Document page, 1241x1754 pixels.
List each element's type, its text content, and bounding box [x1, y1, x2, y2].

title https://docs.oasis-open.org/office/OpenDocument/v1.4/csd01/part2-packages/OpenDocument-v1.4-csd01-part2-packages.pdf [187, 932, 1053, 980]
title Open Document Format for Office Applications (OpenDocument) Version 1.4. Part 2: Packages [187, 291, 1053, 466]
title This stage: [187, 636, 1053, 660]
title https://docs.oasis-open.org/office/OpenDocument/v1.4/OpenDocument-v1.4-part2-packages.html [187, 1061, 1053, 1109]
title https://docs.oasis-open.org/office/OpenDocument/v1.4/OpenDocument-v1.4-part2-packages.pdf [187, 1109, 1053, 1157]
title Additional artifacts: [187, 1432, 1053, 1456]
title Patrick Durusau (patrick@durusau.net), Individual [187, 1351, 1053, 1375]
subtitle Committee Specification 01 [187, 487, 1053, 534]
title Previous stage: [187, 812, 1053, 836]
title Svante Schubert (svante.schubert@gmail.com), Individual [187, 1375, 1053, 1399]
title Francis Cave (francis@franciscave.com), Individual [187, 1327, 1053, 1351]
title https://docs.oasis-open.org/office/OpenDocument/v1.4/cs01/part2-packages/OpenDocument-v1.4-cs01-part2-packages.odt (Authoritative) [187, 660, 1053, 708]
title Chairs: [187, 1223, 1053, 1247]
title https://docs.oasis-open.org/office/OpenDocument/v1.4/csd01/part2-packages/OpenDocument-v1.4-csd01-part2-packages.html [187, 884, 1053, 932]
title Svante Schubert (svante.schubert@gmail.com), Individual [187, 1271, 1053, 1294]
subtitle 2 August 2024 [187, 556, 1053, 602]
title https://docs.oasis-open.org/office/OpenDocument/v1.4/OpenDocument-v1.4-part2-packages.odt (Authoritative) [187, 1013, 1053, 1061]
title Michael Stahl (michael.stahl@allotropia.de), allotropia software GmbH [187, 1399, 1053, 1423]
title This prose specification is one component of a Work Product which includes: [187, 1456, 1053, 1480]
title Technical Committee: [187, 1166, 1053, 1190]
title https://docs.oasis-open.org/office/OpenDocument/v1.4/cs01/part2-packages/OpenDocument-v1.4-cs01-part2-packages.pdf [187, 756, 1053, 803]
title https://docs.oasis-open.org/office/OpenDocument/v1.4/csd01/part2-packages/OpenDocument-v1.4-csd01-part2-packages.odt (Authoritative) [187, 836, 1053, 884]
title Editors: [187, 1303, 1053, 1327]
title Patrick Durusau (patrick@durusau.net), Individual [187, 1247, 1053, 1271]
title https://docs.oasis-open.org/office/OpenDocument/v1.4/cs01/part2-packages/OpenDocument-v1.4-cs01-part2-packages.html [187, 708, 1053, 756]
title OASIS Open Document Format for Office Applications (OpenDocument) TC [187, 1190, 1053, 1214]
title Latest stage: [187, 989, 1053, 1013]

⁂

## Task prompt
Can you reproduce every line of the records above word for word?

## The output
Document page, 1241x1754 pixels.
List each element's type, its text content, and bounding box [x1, y1, x2, y2].

title https://docs.oasis-open.org/office/OpenDocument/v1.4/csd01/part2-packages/OpenDocument-v1.4-csd01-part2-packages.pdf [187, 932, 1053, 980]
title Open Document Format for Office Applications (OpenDocument) Version 1.4. Part 2: Packages [187, 291, 1053, 466]
title This stage: [187, 636, 1053, 660]
title https://docs.oasis-open.org/office/OpenDocument/v1.4/OpenDocument-v1.4-part2-packages.html [187, 1061, 1053, 1109]
title https://docs.oasis-open.org/office/OpenDocument/v1.4/OpenDocument-v1.4-part2-packages.pdf [187, 1109, 1053, 1157]
title Additional artifacts: [187, 1432, 1053, 1456]
title Patrick Durusau (patrick@durusau.net), Individual [187, 1351, 1053, 1375]
subtitle Committee Specification 01 [187, 487, 1053, 534]
title Previous stage: [187, 812, 1053, 836]
title Svante Schubert (svante.schubert@gmail.com), Individual [187, 1375, 1053, 1399]
title Francis Cave (francis@franciscave.com), Individual [187, 1327, 1053, 1351]
title https://docs.oasis-open.org/office/OpenDocument/v1.4/cs01/part2-packages/OpenDocument-v1.4-cs01-part2-packages.odt (Authoritative) [187, 660, 1053, 708]
title Chairs: [187, 1223, 1053, 1247]
title https://docs.oasis-open.org/office/OpenDocument/v1.4/csd01/part2-packages/OpenDocument-v1.4-csd01-part2-packages.html [187, 884, 1053, 932]
title Svante Schubert (svante.schubert@gmail.com), Individual [187, 1271, 1053, 1294]
subtitle 2 August 2024 [187, 556, 1053, 602]
title https://docs.oasis-open.org/office/OpenDocument/v1.4/OpenDocument-v1.4-part2-packages.odt (Authoritative) [187, 1013, 1053, 1061]
title Michael Stahl (michael.stahl@allotropia.de), allotropia software GmbH [187, 1399, 1053, 1423]
title This prose specification is one component of a Work Product which includes: [187, 1456, 1053, 1480]
title Technical Committee: [187, 1166, 1053, 1190]
title https://docs.oasis-open.org/office/OpenDocument/v1.4/cs01/part2-packages/OpenDocument-v1.4-cs01-part2-packages.pdf [187, 756, 1053, 803]
title https://docs.oasis-open.org/office/OpenDocument/v1.4/csd01/part2-packages/OpenDocument-v1.4-csd01-part2-packages.odt (Authoritative) [187, 836, 1053, 884]
title Editors: [187, 1303, 1053, 1327]
title Patrick Durusau (patrick@durusau.net), Individual [187, 1247, 1053, 1271]
title https://docs.oasis-open.org/office/OpenDocument/v1.4/cs01/part2-packages/OpenDocument-v1.4-cs01-part2-packages.html [187, 708, 1053, 756]
title OASIS Open Document Format for Office Applications (OpenDocument) TC [187, 1190, 1053, 1214]
title Latest stage: [187, 989, 1053, 1013]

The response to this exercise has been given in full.